* **Directions**: Retype, without any change, the line that contains "death common carrier" and every line that follows it to the end of the entries, and nothing else.

──────── Material for the task

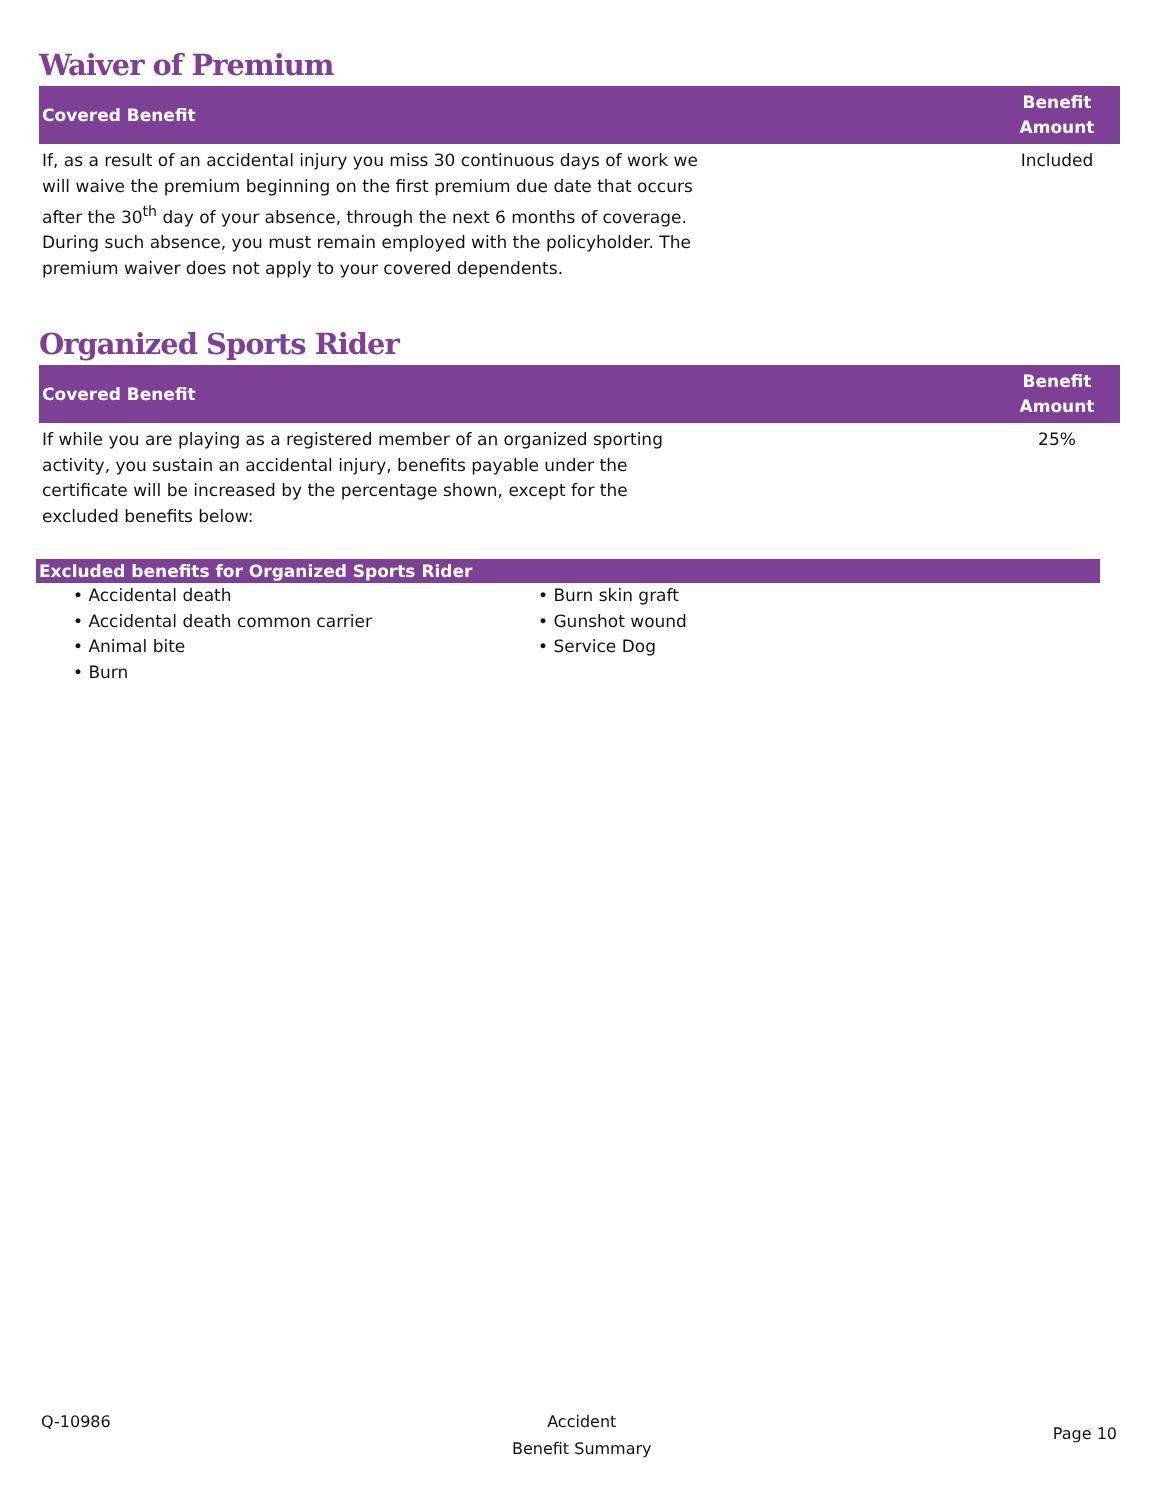Waiver of Premium
| Covered Benefit | | Benefit Amount |
| --- | --- | --- |
| If, as a result of an accidental injury you miss 30 continuous days of work we will waive the premium beginning on the first premium due date that occurs after the 30<sup>th</sup> day of your absence, through the next 6 months of coverage. During such absence, you must remain employed with the policyholder. The premium waiver does not apply to your covered dependents. | | Included |
Organized Sports Rider
| Covered Benefit | | Benefit Amount |
| --- | --- | --- |
| If while you are playing as a registered member of an organized sporting activity, you sustain an accidental injury, benefits payable under the certificate will be increased by the percentage shown, except for the excluded benefits below: | | 25% |
Excluded benefits for Organized Sports Rider
• Accidental death
• Accidental death common carrier
• Animal bite
• Burn
• Burn skin graft
• Gunshot wound
• Service Dog
Q-10986 Accident
Benefit Summary
Page 10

────────────────

* **Response to the task**:
• Accidental death common carrier
• Animal bite
• Burn
• Burn skin graft
• Gunshot wound
• Service Dog
Q-10986 Accident
Benefit Summary
Page 10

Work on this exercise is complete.